NewMaxx

Thanks a lot! You saved me a bad purchase 😄
Went for the SN580 from various reviews and benchmarks this is imo the best all round cheap drive (at least for my inteded use)

Kioxia Exceria Plus G3, WD SN580, Team MP44L are good cheap drives. Also the WD SN770, Lexar NM790, if in your region.

Not directly. DRAM (and HMB) is used mostly for mapping which is most relevant for small I/O. Such I/O, as kokosnh states, is already bottlenecked by USB. Indirectly, some DRAM-less drives may be slower in sustained sequential/large I/O because of a reliance on a large SLC cache to mask poor performance. However, this isn't really the case for the 4TB NM790. Check the sustained write performance in the Tom's Hardware review. Also, at 4TB, you are already getting the most out of any drive's interleaving, which will probably exceed USB bandwidth (10Gbps for sure). I think that's also the case for 20Gbps with this drive. Transfers like this are often Q1T1, though, which will be slower, but you may be able to thread manually.

TBW is arbitrary and largely meaningless. Current TLC is rated for around 3,000 cycles, although there is variance from 700 (media grade) to 5,000 (best RG) or 10,000 (industrial/commercial grade). SLC mode will be 60,000 to 100,000 for consumer, 250,000 or more in some cases. QLC is at around 1,500. TBW will usually hit a mark far below these values, but it's also within the warranty period (which is more important). TBW also is supposed to refer to NAND writes rather than host so accounts for write amplification, and WA can vary based on many factors.
 
"The obvious question then is, if LDPC is so great, why wouldn't you use it as standard?"
 
You answered this yourself right after: it's more computationally expensive to use soft decoding.
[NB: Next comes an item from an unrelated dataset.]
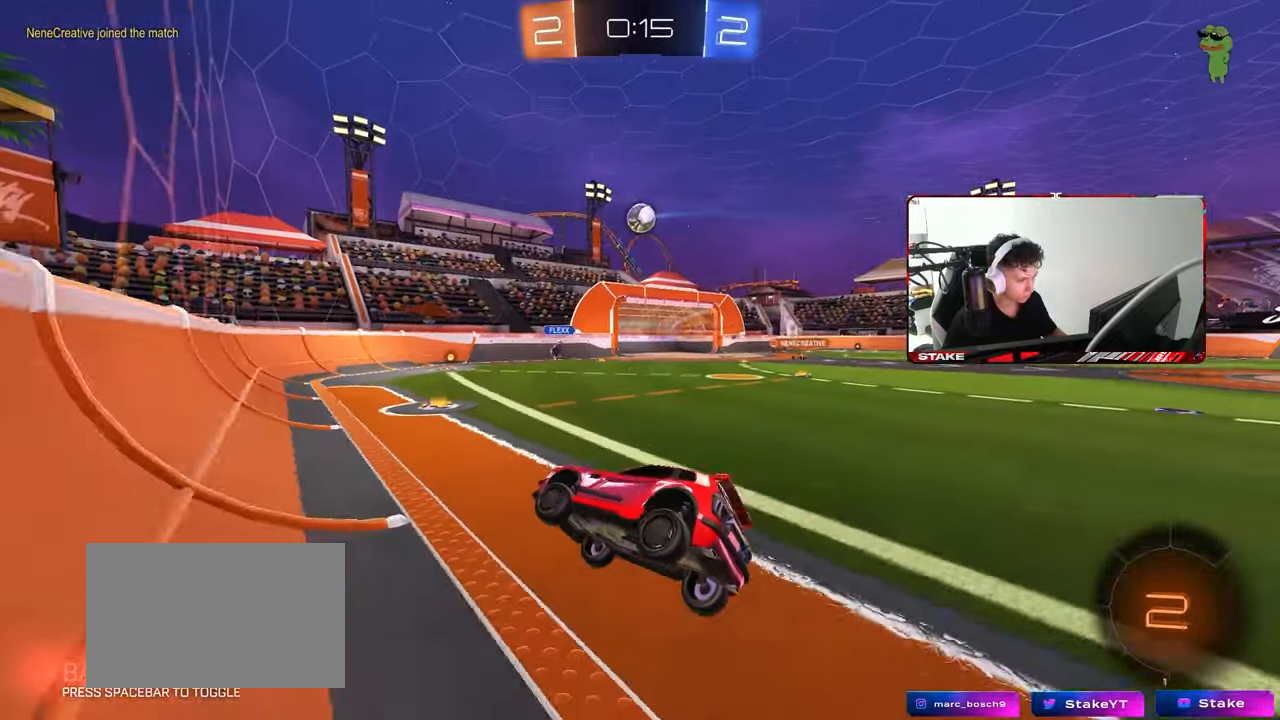
{"keys": ["d", "w"], "mouse": [], "mouse_move": "still", "events": [[67, "a", "down"], [67, "w", "down"], [200, "a", "up"], [483, "d", "down"]]}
Soft decoding can require more power, needs more die space for the ECC engine, needs more NAND space for spare corrective code, and can be less efficient (uses more power, produces more heat). Also, it does increase latency (if you are hitting enough decoding steps). Luckily, it's usually not needed in the early lifetime of drives, in fact I would expect more consumer drives don't see enough wear for this to matter much.
 
As a side note on MLC: some 3D TLC has better endurance than some 2D MLC. Small process MLC with BCH was actually worse than Samsung's initial V-NAND TLC generations. Samsung's last 2D MLC was around 10,000 cycles while their early V-NAND was 20,000 to 30,000 for 3-bit MLC (TLC). 3D NAND is in a much larger effective node with a structure that reduces cell-to-cell interference, and can carry far more charge, so comparing most consumer MLC to TLC is not useful. The exception is Samsung's 3D MLC (which they no longer make). Micron's first-gen 3D MLC was just their TLC in MLC mode, which is not the same as native.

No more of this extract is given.